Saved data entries
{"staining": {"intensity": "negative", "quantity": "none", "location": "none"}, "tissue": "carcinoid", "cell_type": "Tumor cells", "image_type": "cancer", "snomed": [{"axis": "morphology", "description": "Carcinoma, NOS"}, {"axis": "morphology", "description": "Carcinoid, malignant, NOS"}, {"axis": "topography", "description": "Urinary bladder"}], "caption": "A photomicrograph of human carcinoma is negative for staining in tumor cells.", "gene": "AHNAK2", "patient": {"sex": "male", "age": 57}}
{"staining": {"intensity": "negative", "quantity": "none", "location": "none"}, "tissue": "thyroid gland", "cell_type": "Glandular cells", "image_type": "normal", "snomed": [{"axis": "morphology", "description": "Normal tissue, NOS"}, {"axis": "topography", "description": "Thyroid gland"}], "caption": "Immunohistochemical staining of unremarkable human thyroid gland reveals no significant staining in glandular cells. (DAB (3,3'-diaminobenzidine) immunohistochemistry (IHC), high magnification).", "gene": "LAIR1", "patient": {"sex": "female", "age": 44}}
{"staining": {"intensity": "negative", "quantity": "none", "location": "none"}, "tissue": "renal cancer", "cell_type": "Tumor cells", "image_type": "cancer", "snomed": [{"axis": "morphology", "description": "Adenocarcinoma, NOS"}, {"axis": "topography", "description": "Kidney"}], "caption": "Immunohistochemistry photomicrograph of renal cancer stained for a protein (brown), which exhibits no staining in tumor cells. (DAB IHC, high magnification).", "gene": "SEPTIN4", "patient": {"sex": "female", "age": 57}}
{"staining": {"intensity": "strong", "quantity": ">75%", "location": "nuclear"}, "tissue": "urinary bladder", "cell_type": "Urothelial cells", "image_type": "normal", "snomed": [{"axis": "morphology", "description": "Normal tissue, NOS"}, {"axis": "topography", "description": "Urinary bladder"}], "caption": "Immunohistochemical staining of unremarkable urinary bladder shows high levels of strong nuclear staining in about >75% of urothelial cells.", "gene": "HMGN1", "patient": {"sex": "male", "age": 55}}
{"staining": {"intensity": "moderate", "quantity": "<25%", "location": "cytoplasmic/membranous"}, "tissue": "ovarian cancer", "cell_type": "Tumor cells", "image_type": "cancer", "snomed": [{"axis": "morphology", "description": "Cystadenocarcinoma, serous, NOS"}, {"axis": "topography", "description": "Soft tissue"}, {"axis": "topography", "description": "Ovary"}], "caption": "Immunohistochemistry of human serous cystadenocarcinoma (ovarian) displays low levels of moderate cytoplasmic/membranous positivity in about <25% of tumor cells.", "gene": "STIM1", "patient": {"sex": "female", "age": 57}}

WORK INSTRUCTIONS
Write the data out again. Match it word for word.

EXPECTED OUTPUT
{"staining": {"intensity": "negative", "quantity": "none", "location": "none"}, "tissue": "carcinoid", "cell_type": "Tumor cells", "image_type": "cancer", "snomed": [{"axis": "morphology", "description": "Carcinoma, NOS"}, {"axis": "morphology", "description": "Carcinoid, malignant, NOS"}, {"axis": "topography", "description": "Urinary bladder"}], "caption": "A photomicrograph of human carcinoma is negative for staining in tumor cells.", "gene": "AHNAK2", "patient": {"sex": "male", "age": 57}}
{"staining": {"intensity": "negative", "quantity": "none", "location": "none"}, "tissue": "thyroid gland", "cell_type": "Glandular cells", "image_type": "normal", "snomed": [{"axis": "morphology", "description": "Normal tissue, NOS"}, {"axis": "topography", "description": "Thyroid gland"}], "caption": "Immunohistochemical staining of unremarkable human thyroid gland reveals no significant staining in glandular cells. (DAB (3,3'-diaminobenzidine) immunohistochemistry (IHC), high magnification).", "gene": "LAIR1", "patient": {"sex": "female", "age": 44}}
{"staining": {"intensity": "negative", "quantity": "none", "location": "none"}, "tissue": "renal cancer", "cell_type": "Tumor cells", "image_type": "cancer", "snomed": [{"axis": "morphology", "description": "Adenocarcinoma, NOS"}, {"axis": "topography", "description": "Kidney"}], "caption": "Immunohistochemistry photomicrograph of renal cancer stained for a protein (brown), which exhibits no staining in tumor cells. (DAB IHC, high magnification).", "gene": "SEPTIN4", "patient": {"sex": "female", "age": 57}}
{"staining": {"intensity": "strong", "quantity": ">75%", "location": "nuclear"}, "tissue": "urinary bladder", "cell_type": "Urothelial cells", "image_type": "normal", "snomed": [{"axis": "morphology", "description": "Normal tissue, NOS"}, {"axis": "topography", "description": "Urinary bladder"}], "caption": "Immunohistochemical staining of unremarkable urinary bladder shows high levels of strong nuclear staining in about >75% of urothelial cells.", "gene": "HMGN1", "patient": {"sex": "male", "age": 55}}
{"staining": {"intensity": "moderate", "quantity": "<25%", "location": "cytoplasmic/membranous"}, "tissue": "ovarian cancer", "cell_type": "Tumor cells", "image_type": "cancer", "snomed": [{"axis": "morphology", "description": "Cystadenocarcinoma, serous, NOS"}, {"axis": "topography", "description": "Soft tissue"}, {"axis": "topography", "description": "Ovary"}], "caption": "Immunohistochemistry of human serous cystadenocarcinoma (ovarian) displays low levels of moderate cytoplasmic/membranous positivity in about <25% of tumor cells.", "gene": "STIM1", "patient": {"sex": "female", "age": 57}}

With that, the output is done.